Application developers can see their particular service traffic characteristics on a dedicated dashboard. When needed, it’s even possible to investigate a specific Envoy instance from the metrics perspective.

In the process we’ve been able to keep existing routing solutions and load balancing across our data centers, including subset selection based on canary releases, particular service tags, or instance weights in Consul.

The bumps #

By introducing the proxy component we have experienced many issues during the migration. Just to name a few:

  • Envoy is super strict with HTTP. For instance, we needed to update many places to be case insensitive towards header names.

  • We saw a sudden rise in 503s across many deployments. The reasons happened to be either connection timeouts, which would otherwise not have been interpreted as application level issues and simply retried by clients, or race conditions in our service registry mechanism, which would sometimes flap.

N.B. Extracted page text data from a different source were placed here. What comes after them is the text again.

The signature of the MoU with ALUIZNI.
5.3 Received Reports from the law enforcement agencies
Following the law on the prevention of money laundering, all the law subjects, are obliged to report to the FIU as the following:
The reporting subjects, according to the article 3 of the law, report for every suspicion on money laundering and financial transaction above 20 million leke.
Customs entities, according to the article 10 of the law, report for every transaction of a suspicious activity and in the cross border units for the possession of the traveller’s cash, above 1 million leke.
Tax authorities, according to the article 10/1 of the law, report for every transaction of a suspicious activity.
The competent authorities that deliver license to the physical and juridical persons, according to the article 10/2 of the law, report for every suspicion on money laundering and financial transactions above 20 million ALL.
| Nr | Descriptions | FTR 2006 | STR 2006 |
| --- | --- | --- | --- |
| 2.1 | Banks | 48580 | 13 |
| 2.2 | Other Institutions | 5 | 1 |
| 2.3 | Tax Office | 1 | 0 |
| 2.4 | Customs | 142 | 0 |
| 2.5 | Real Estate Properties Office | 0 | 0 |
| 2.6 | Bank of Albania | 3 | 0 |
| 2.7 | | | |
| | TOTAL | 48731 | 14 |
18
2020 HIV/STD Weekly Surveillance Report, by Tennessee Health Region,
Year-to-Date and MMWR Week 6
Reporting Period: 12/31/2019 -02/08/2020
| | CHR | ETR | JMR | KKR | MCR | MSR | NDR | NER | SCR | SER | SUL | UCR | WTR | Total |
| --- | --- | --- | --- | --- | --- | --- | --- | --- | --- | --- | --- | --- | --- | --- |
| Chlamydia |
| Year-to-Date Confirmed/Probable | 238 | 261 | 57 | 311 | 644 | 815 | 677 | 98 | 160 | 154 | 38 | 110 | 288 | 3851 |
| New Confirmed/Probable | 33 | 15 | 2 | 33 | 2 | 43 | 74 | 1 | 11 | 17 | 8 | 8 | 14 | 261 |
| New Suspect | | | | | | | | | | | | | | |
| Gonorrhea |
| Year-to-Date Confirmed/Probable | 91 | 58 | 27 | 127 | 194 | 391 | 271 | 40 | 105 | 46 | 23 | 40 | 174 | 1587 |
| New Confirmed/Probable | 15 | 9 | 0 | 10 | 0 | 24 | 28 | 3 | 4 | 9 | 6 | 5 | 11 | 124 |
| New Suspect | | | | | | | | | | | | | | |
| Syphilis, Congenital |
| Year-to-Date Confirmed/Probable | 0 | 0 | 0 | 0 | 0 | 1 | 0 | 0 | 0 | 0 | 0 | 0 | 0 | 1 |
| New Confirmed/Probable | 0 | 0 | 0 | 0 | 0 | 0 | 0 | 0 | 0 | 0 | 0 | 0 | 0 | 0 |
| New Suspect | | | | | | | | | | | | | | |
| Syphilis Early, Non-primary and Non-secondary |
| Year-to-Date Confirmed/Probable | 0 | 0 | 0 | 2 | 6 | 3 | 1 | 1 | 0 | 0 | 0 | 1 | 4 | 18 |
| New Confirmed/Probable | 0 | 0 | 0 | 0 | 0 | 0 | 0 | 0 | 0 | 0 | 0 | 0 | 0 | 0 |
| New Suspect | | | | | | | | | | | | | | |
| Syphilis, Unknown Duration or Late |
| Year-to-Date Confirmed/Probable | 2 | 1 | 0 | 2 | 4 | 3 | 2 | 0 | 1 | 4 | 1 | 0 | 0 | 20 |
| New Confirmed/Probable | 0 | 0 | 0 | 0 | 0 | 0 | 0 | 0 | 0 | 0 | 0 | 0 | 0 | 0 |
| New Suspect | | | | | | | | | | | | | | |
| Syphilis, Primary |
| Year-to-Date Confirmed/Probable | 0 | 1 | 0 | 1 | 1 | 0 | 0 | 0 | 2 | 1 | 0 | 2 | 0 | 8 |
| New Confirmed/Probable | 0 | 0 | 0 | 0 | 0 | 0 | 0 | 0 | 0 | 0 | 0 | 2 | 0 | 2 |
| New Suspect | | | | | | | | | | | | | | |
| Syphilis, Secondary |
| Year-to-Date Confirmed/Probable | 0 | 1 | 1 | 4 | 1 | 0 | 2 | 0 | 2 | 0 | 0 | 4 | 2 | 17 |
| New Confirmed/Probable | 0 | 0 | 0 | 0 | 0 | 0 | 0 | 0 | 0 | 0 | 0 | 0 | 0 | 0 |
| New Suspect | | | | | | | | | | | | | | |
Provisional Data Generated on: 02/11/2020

  • When we integrated Hadoop we started experiencing an issue when an Envoy would get stuck while receiving configuration and would eventually be unusable. This was caused by entering a so-called “warming clusters” state. It happened when an entire service would go away, which is not a very rare case in our environment. We refreshed an older contribution and made additional improvements to java-control-plane to fix our particular issue.

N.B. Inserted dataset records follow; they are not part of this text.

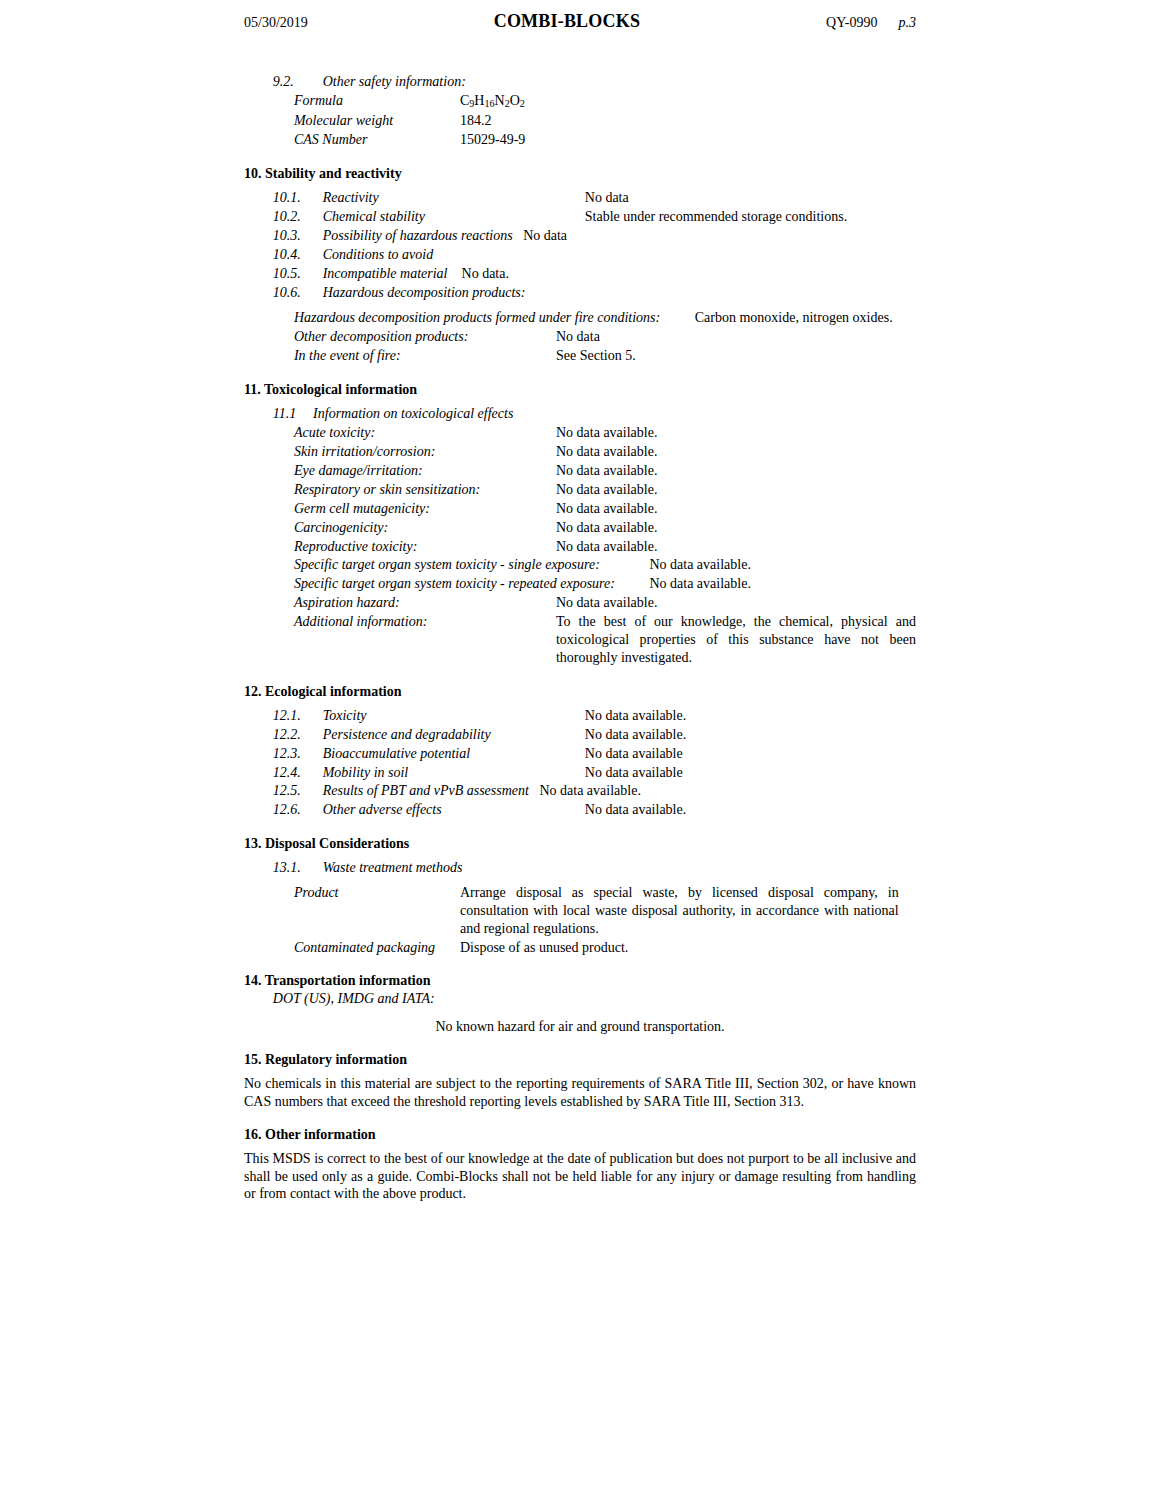05/30/2019
COMBI-BLOCKS
QY-0990p.3
| 9.2. | Other safety information: |
| Formula | C 9 H 16 N 2 O 2 |
| Molecular weight | 184.2 |
| CAS Number | 15029-49-9 |
10. Stability and reactivity
| 10.1. | Reactivity | No data |
| 10.2. | Chemical stability | Stable under recommended storage conditions. |
| 10.3. | Possibility of hazardous reactions No data |
| 10.4. | Conditions to avoid |
| 10.5. | Incompatible material No data. |
| 10.6. | Hazardous decomposition products: |
| Hazardous decomposition products formed under fire conditions: | Carbon monoxide, nitrogen oxides. |
| Other decomposition products: | No data |
| In the event of fire: | See Section 5. |
11. Toxicological information
| 11.1 | Information on toxicological effects |
| Acute toxicity: | No data available. |
| Skin irritation/corrosion: | No data available. |
| Eye damage/irritation: | No data available. |
| Respiratory or skin sensitization: | No data available. |
| Germ cell mutagenicity: | No data available. |
| Carcinogenicity: | No data available. |
| Reproductive toxicity: | No data available. |
| Specific target organ system toxicity - single exposure: | No data available. |
| Specific target organ system toxicity - repeated exposure: | No data available. |
| Aspiration hazard: | No data available. |
| Additional information: | To the best of our knowledge, the chemical, physical and toxicological properties of this substance have not been thoroughly investigated. |
12. Ecological information
| 12.1. | Toxicity | No data available. |
| 12.2. | Persistence and degradability | No data available. |
| 12.3. | Bioaccumulative potential | No data available |
| 12.4. | Mobility in soil | No data available |
| 12.5. | Results of PBT and vPvB assessment No data available. |
| 12.6. | Other adverse effects | No data available. |
13. Disposal Considerations
| 13.1. | Waste treatment methods |
| Product | Arrange disposal as special waste, by licensed disposal company, in consultation with local waste disposal authority, in accordance with national and regional regulations. |
| Contaminated packaging | Dispose of as unused product. |
14. Transportation information
DOT (US), IMDG and IATA:
No known hazard for air and ground transportation.
15. Regulatory information
No chemicals in this material are subject to the reporting requirements of SARA Title III, Section 302, or have known CAS numbers that exceed the threshold reporting levels established by SARA Title III, Section 313.
16. Other information
This MSDS is correct to the best of our knowledge at the date of publication but does not purport to be all inclusive and shall be used only as a guide. Combi-Blocks shall not be held liable for any injury or damage resulting from handling or from contact with the above product.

  • We also decided early on to encourage developers to proxy traffic to domains via Envoy. By domains we mean destinations that are not part of the mesh, but are represented by DNS addresses (external or internal domains). This caused a few surprises, such as Envoy not supporting the CONNECT HTTP method or H2 upgrade mechanism.

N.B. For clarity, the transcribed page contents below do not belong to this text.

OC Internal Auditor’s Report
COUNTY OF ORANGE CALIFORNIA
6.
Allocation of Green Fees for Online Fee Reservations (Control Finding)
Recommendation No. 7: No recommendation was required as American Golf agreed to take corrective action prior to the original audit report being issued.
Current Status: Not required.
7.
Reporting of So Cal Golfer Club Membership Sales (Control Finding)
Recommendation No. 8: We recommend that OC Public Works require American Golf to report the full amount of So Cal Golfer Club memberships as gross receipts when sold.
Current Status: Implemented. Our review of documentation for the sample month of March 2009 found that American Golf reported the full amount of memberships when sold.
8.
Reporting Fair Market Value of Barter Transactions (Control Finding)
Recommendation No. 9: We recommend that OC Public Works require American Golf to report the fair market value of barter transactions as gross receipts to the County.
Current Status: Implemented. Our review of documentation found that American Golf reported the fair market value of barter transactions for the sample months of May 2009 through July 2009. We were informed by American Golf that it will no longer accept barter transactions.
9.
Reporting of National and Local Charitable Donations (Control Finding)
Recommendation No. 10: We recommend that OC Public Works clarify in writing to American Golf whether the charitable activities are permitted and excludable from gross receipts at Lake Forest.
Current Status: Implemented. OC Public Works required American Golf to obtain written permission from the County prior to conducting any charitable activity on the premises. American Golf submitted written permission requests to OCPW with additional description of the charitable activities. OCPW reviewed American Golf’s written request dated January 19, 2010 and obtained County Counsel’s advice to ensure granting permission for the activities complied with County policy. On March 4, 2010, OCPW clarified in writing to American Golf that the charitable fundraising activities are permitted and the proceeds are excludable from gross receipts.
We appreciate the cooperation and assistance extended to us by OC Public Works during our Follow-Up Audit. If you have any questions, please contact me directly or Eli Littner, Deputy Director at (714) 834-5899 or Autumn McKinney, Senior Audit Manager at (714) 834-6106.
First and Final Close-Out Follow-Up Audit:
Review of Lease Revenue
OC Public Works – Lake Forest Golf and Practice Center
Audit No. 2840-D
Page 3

  • Another interesting issue we found was misleading Envoy stats after we deployed Envoy next to our PHP monolith. The gauges had the values from the previous instance after a hot restart, which made us worry as to whether the services were fine.

The evolution #

Deploying a Service Mesh in a complex environment has been a massive transformation and a lot of work was put in by hundreds of application developers. The migration helped teams reduce technical debt. This reduction was a byproduct of migrating to the latest versions of libraries that provided Service Mesh support. The off–the–shelf shiny control planes created for k8s are great for greenfield projects, but are out of reach of many organisations with existing non-homogenous stacks. Matt Klein, the main creator of Envoy, recently described this fact in a blog post. I hope this story is helpful and shows how a production deployment looks from the birds-eye view in such a setting. What we’re looking at next are ways to integrate our existing services with k8s native solutions to create a seamless experience for our users. We’ve made significant work on stabilising and optimizing our control plane, which now hosts over 5,000 Envoys in production, some of which require the configuration for all instances of nearly 1,000 services registered in Consul. What we have on our roadmap is the vision of revisiting distributed tracing without the need to modify the libraries and having developers migrate again. That can be made possible with Envoy.

(And) The thanks #

Envoy’s community has been very supportive. We managed to get help when we needed and our Pull Requests have been integrated quickly. Envoy releases come at a great pace and we’re extracting tremendous amount of observability data without almost any impact on the bulk of our service-to-service communication. The learning experience has been absolutely invaluable to myself and to the amazing team I have the privilege to be working with. We are application developers, yet we have absorbed so much networking and protocol knowledge throughout the process. We continue giving back to the community and look forward to hearing about your experiences with Service Meshes in the comments.